San Salvador has a reef offshore that has its top at 40-60 ft. The anchor spots are land-ward of the reef, generally over sand patches or channels, depending on how close to the wall the anchorage is. The reef varies from place to place in terms of slope to the wall drop off. Some places there are channels cut through the coral and you swim through coming out oceanside really in the deep blue. You cannot see the bottom (nor do you want to; it's several thousand feet down). It is a bit disconcerting the first time or two. However, you don't have to do the dive that way. You can swim either along the shore-ward side of the reef (also looking into the sand patches for critters) or along the top of the reef where it is most shallow. Nearly all the pre-dive instructions will take the form of, "Locate the reef, swim to the wall, then along the wall, either right or left depending on current. Return by reversing the dive." You can drift down the wall until it is vertical, if you wish. Or not. We did not experience any current to speak of. We had one dive with poor visibility and we could not find the wall, probably because the boat had turned on us just before we entered the water (and I neglected to take a compass bearing). That was more annoying than anything.

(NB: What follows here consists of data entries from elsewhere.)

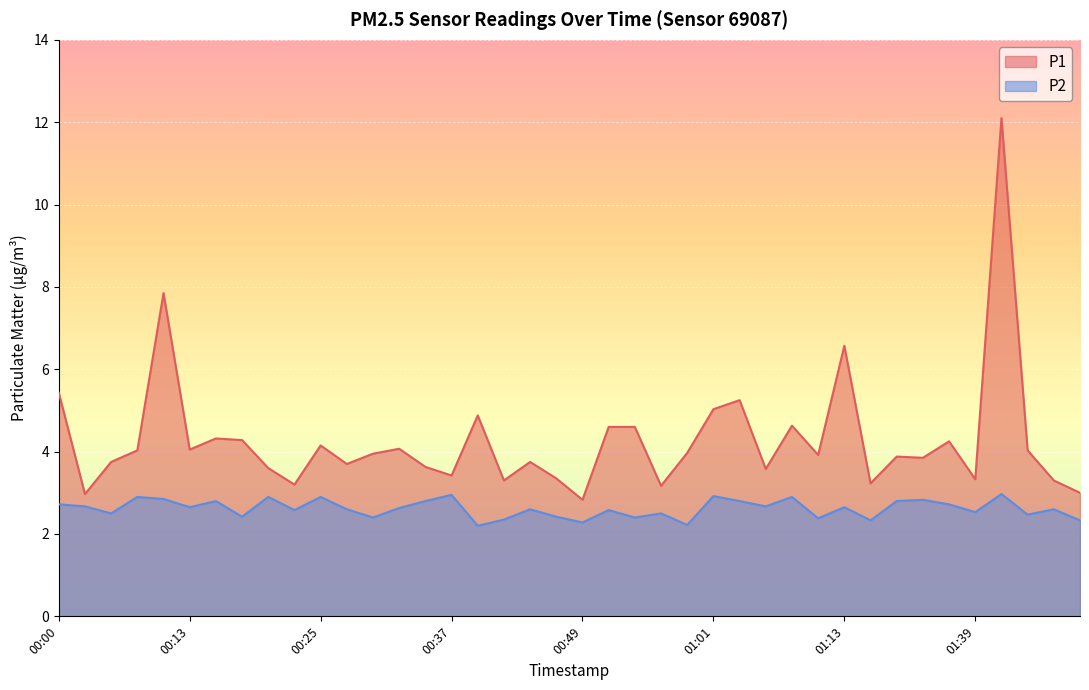

Reading left to right, list all the values displayed in this chart.

P1: 00:00=5.4	00:03=3.0	00:05=3.8	00:08=4.0	00:10=7.8	00:13=4.0	00:15=4.3	00:17=4.3	00:20=3.6	00:22=3.2	00:25=4.2	00:27=3.7	00:30=4.0	00:32=4.1	00:35=3.6	00:37=3.4	00:39=4.9	00:42=3.3	00:44=3.8	00:47=3.4	00:49=2.8	00:52=4.6	00:54=4.6	00:56=3.2	00:59=4.0	01:01=5.0	01:04=5.2	01:06=3.6	01:09=4.6	01:11=3.9	01:13=6.6	01:18=3.2	01:21=3.9	01:29=3.9	01:36=4.2	01:39=3.3	01:41=12.1	01:44=4.0	01:46=3.3	01:49=3.0
P2: 00:00=2.7	00:03=2.7	00:05=2.5	00:08=2.9	00:10=2.9	00:13=2.6	00:15=2.8	00:17=2.4	00:20=2.9	00:22=2.6	00:25=2.9	00:27=2.6	00:30=2.4	00:32=2.6	00:35=2.8	00:37=3.0	00:39=2.2	00:42=2.4	00:44=2.6	00:47=2.4	00:49=2.3	00:52=2.6	00:54=2.4	00:56=2.5	00:59=2.2	01:01=2.9	01:04=2.8	01:06=2.7	01:09=2.9	01:11=2.4	01:13=2.6	01:18=2.3	01:21=2.8	01:29=2.8	01:36=2.7	01:39=2.5	01:41=3.0	01:44=2.5	01:46=2.6	01:49=2.3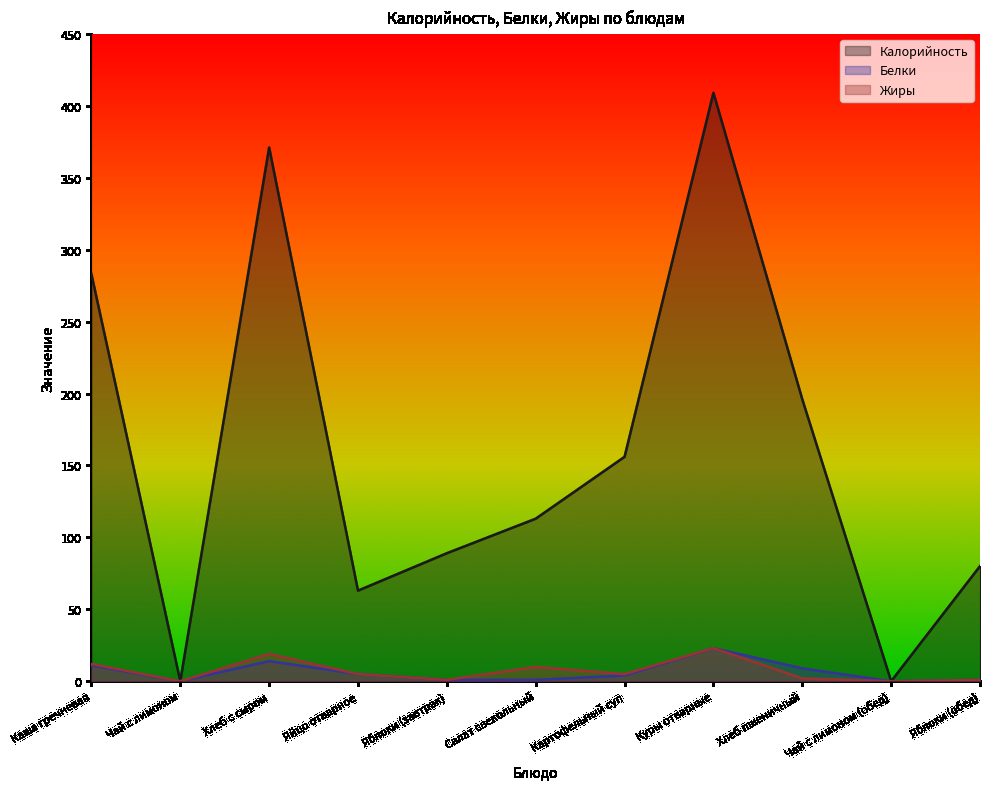

How many lines are shown in the chart?

3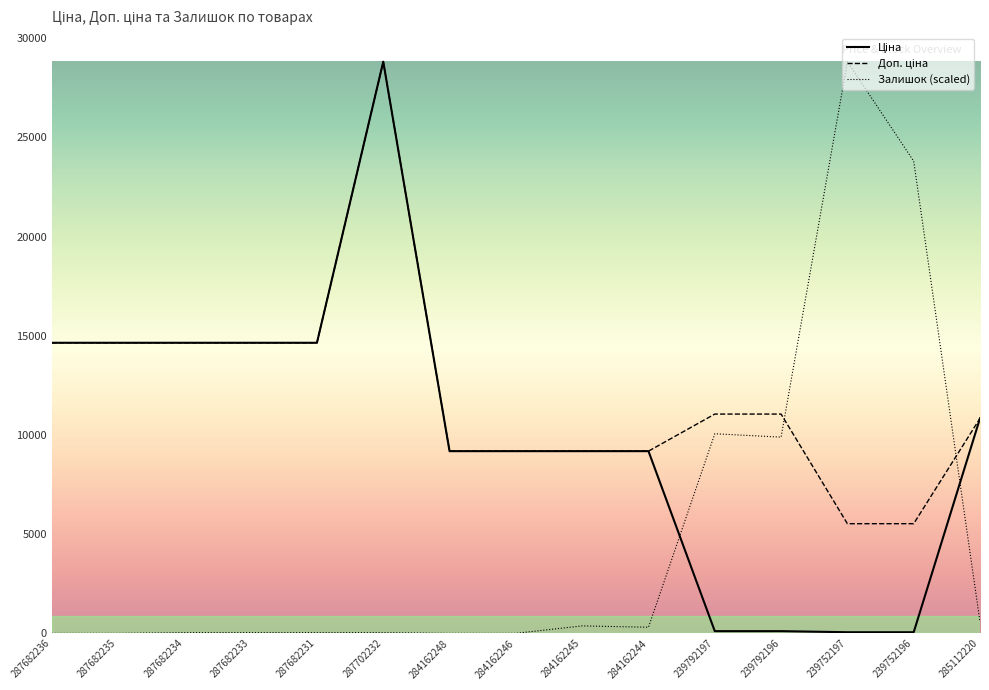

What is the maximum value for Залишок (scaled)?

28821.8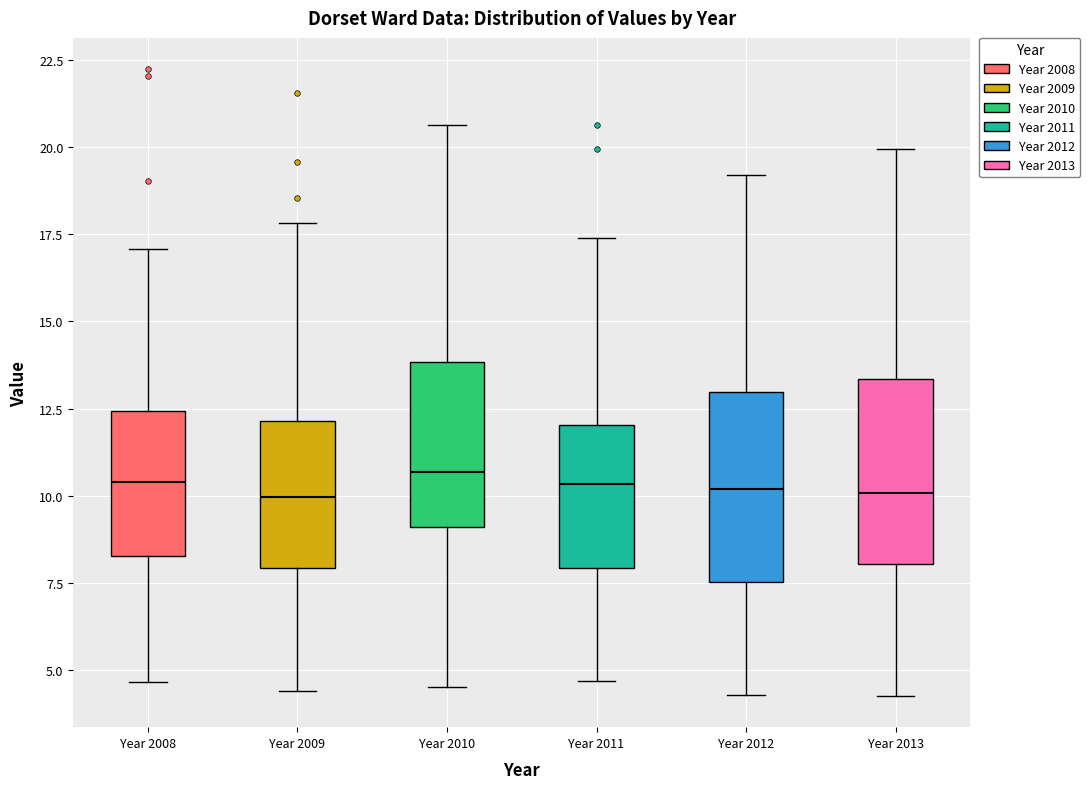

Reading left to right, read every box against the y-axis: the position of its median line, the range the box covers, and the ends of its whiskers. The values are not printed on the chart, so give them approximately, as read against the axis.

Year 2008: median 10.5, box 8.5 to 12.5, whiskers 4.5 to 17.0
Year 2009: median 10.0, box 8.0 to 12.0, whiskers 4.5 to 18.0
Year 2010: median 10.5, box 9.0 to 14.0, whiskers 4.5 to 20.5
Year 2011: median 10.5, box 8.0 to 12.0, whiskers 4.5 to 17.5
Year 2012: median 10.0, box 7.5 to 13.0, whiskers 4.5 to 19.0
Year 2013: median 10.0, box 8.0 to 13.5, whiskers 4.5 to 20.0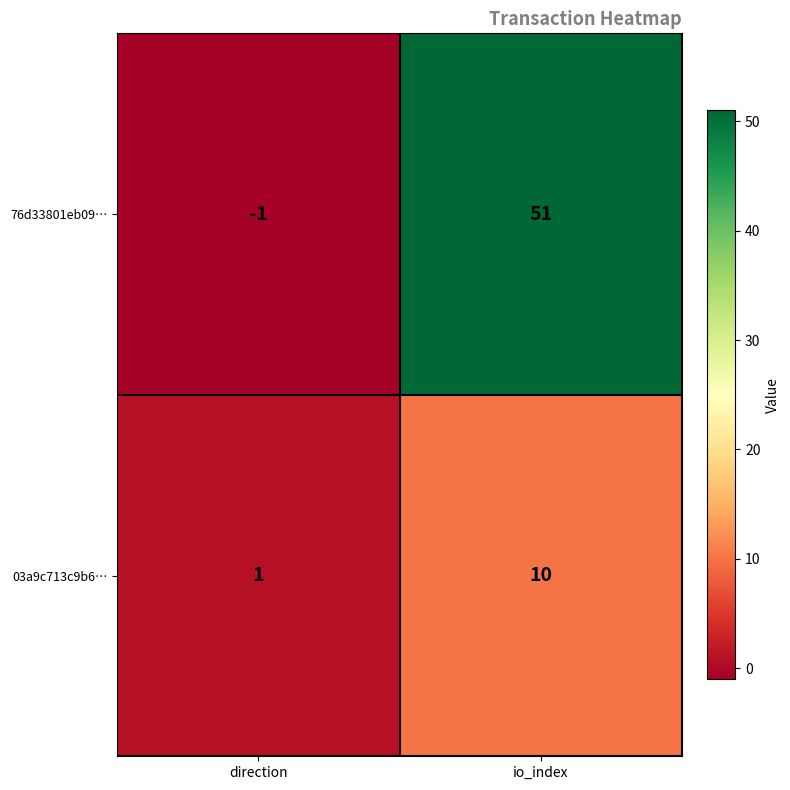

The 76d33801eb09… series shows -2 at direction. True or false?

False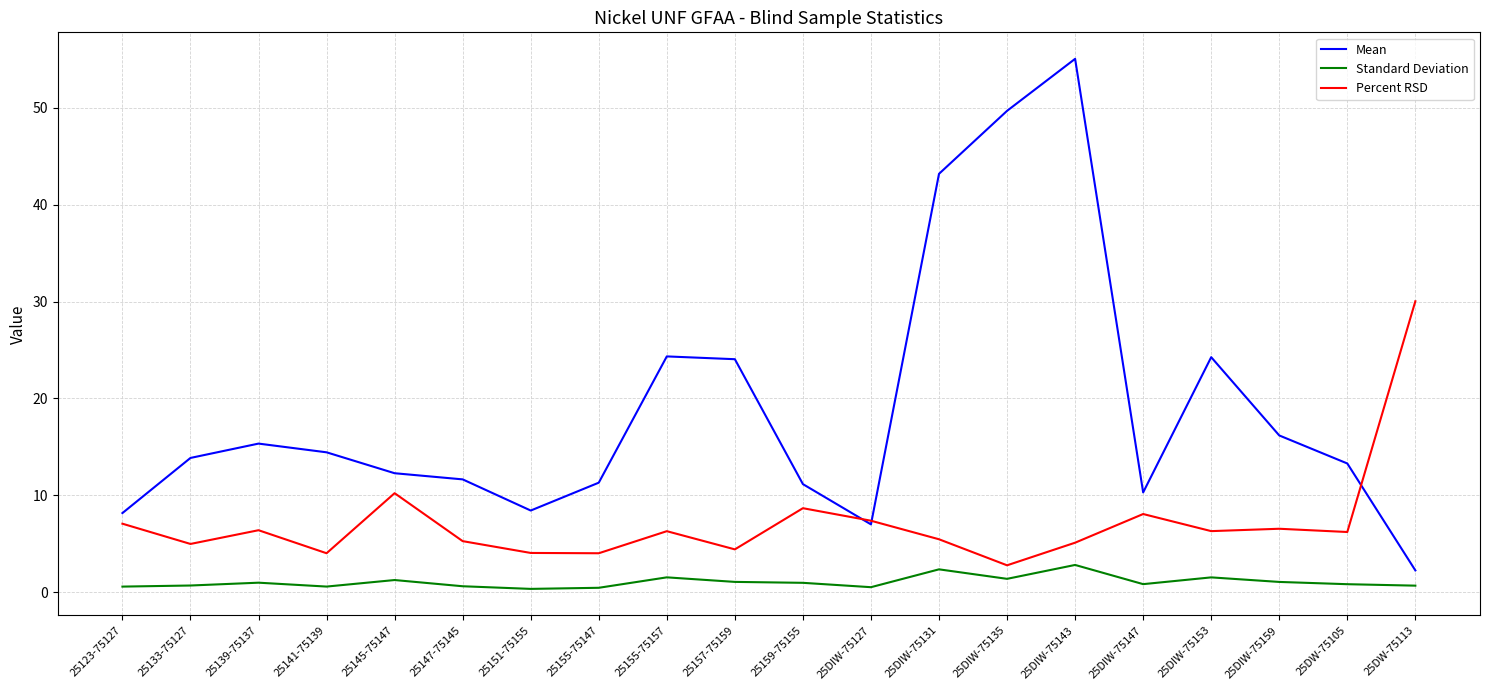

Is the value of Mean at 25155-75147 greater than the value of Percent RSD at 25DIW-75143?

Yes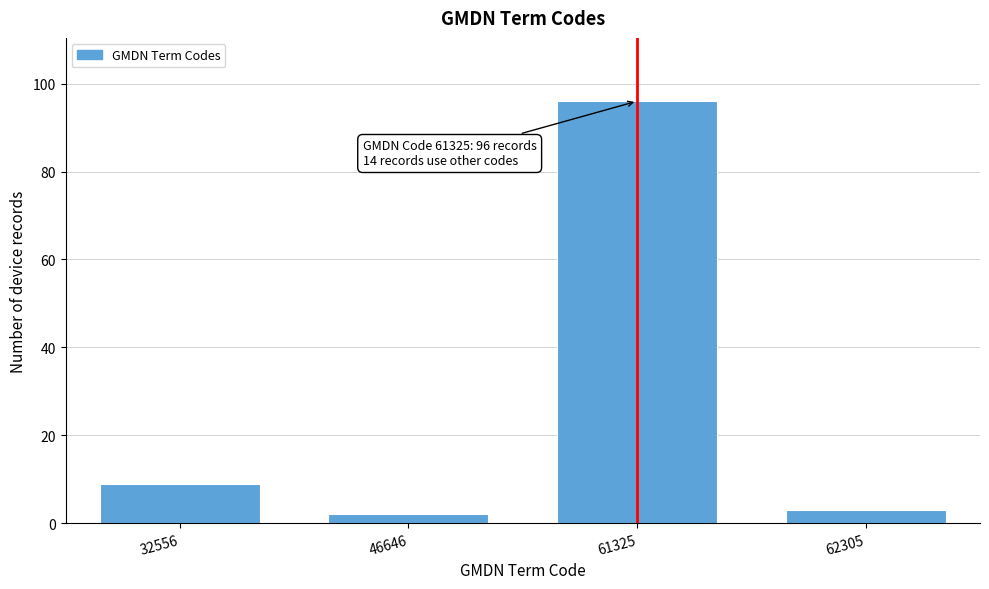

Reading right to left, what are all the values shown in this chart?

3	96	2	9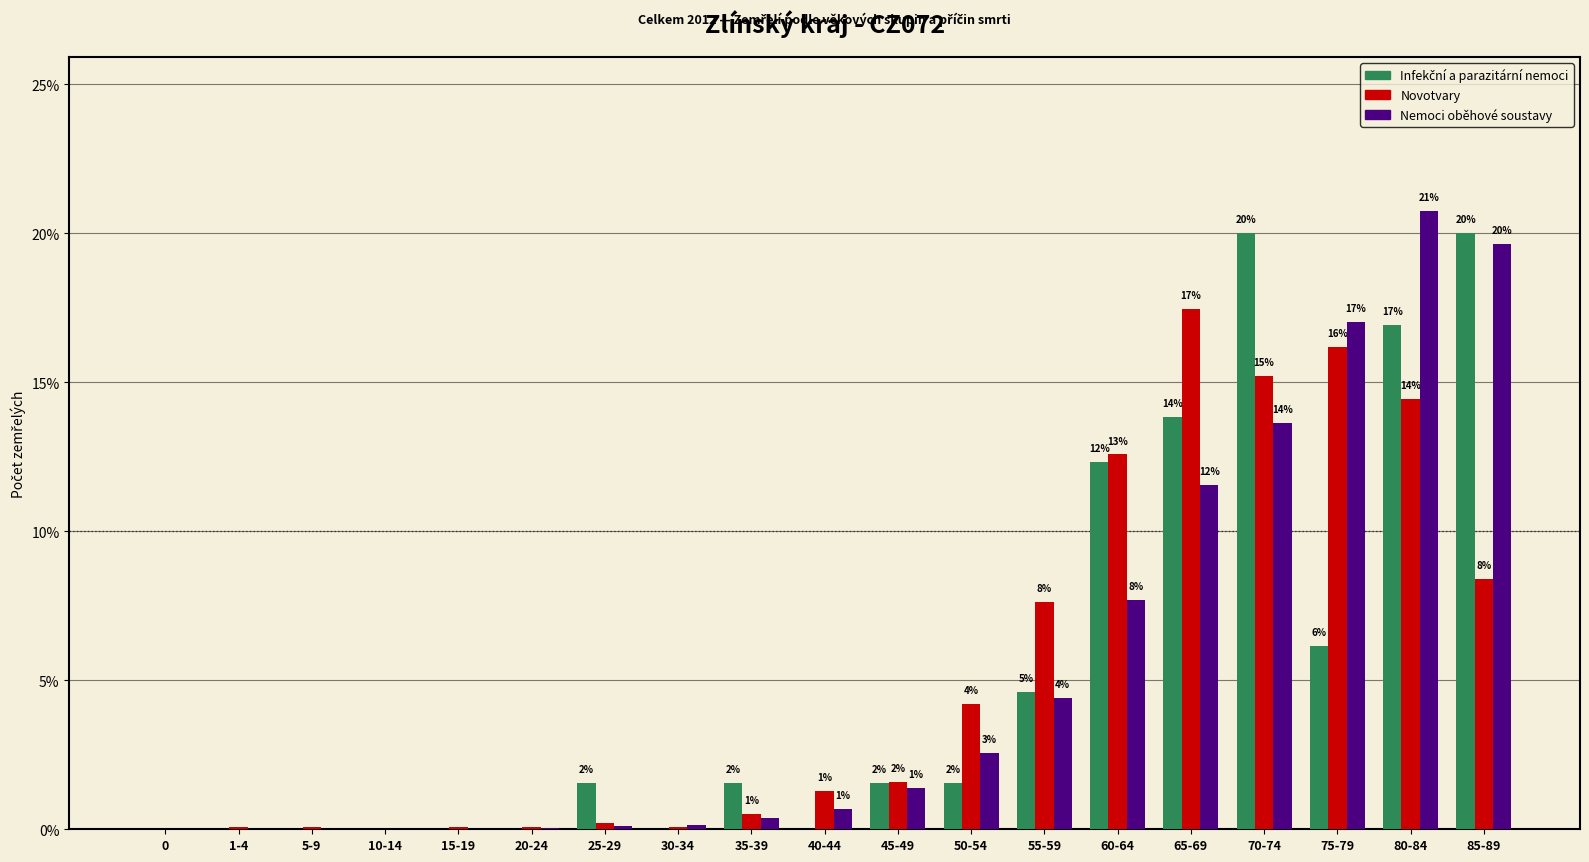

Reading left to right, extract all data points from this chart.

Infekční a parazitární nemoci: 0=0.0	1-4=0.0	5-9=0.0	10-14=0.0	15-19=0.0	20-24=0.0	25-29=1.5	30-34=0.0	35-39=1.5	40-44=0.0	45-49=1.5	50-54=1.5	55-59=4.6	60-64=12.3	65-69=13.8	70-74=20.0	75-79=6.2	80-84=16.9	85-89=20.0
Novotvary: 0=0.0	1-4=0.1	5-9=0.1	10-14=0.0	15-19=0.1	20-24=0.1	25-29=0.2	30-34=0.1	35-39=0.5	40-44=1.3	45-49=1.6	50-54=4.2	55-59=7.6	60-64=12.6	65-69=17.4	70-74=15.2	75-79=16.2	80-84=14.4	85-89=8.4
Nemoci oběhové soustavy: 0=0.0	1-4=0.0	5-9=0.0	10-14=0.0	15-19=0.0	20-24=0.0	25-29=0.1	30-34=0.1	35-39=0.4	40-44=0.7	45-49=1.4	50-54=2.6	55-59=4.4	60-64=7.7	65-69=11.5	70-74=13.6	75-79=17.0	80-84=20.7	85-89=19.6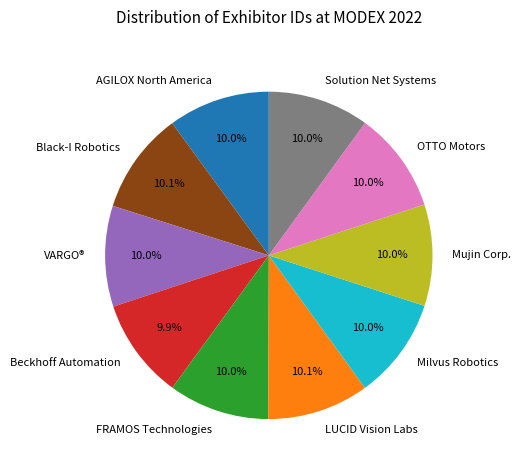

True or false: LUCID Vision Labs accounts for 10% of the total.

True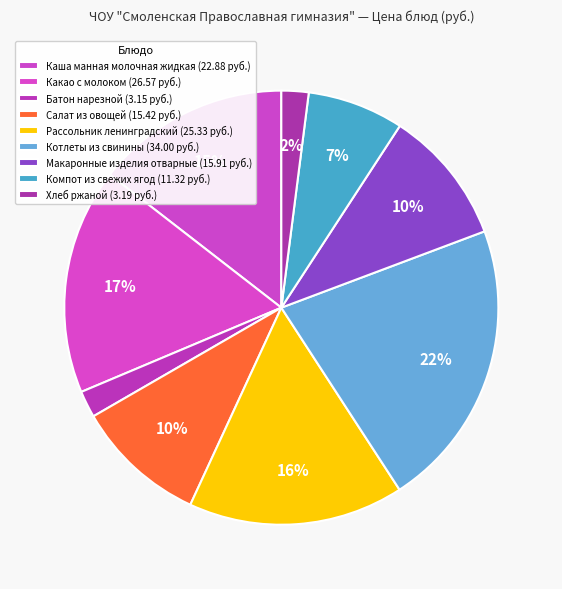

Is Каша манная молочная жидкая the majority of the pie?

No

We have been diving with Club Med 4 times, twice each at Turks and Caicos and San Salvador. We have found the dive operations to be most accommodating to individual needs. The boats are quite large, holding up to about 40 people, I think. We never experienced a boat more than 3/4 and never felt crowded. Most divers are in small groups with a DM. They are taking lessons or being guided. Only the buddy divers are really on their own and I'd guess that 6-10 were buddy divers on any one trip. If I were you at Club Med, I would not worry about being forced to go as buddies totally on your own. Just explain that you are newbies and would like to go with a DM. I think they will accommodate you. You can direct questions to a specific Club Med through the parent organization. It's sometimes successful, anyway.
Having been to Cozumel a couple of times, I can sympathize with the depth issue. For my wife and me, it was not that so much as the speed of drift that bothered us. Two dives were really fast and we were moving at such a rate that it was impossible to stop without grabbing on to something solid. Those two dives were not pleasant and we have subsequently referred to them as thruway dives on which everything just zips by and you have no time to enjoy it.
I hope your boyfriend at least got himself one of the "I survived the Santa Rosa Wall" t-shirts!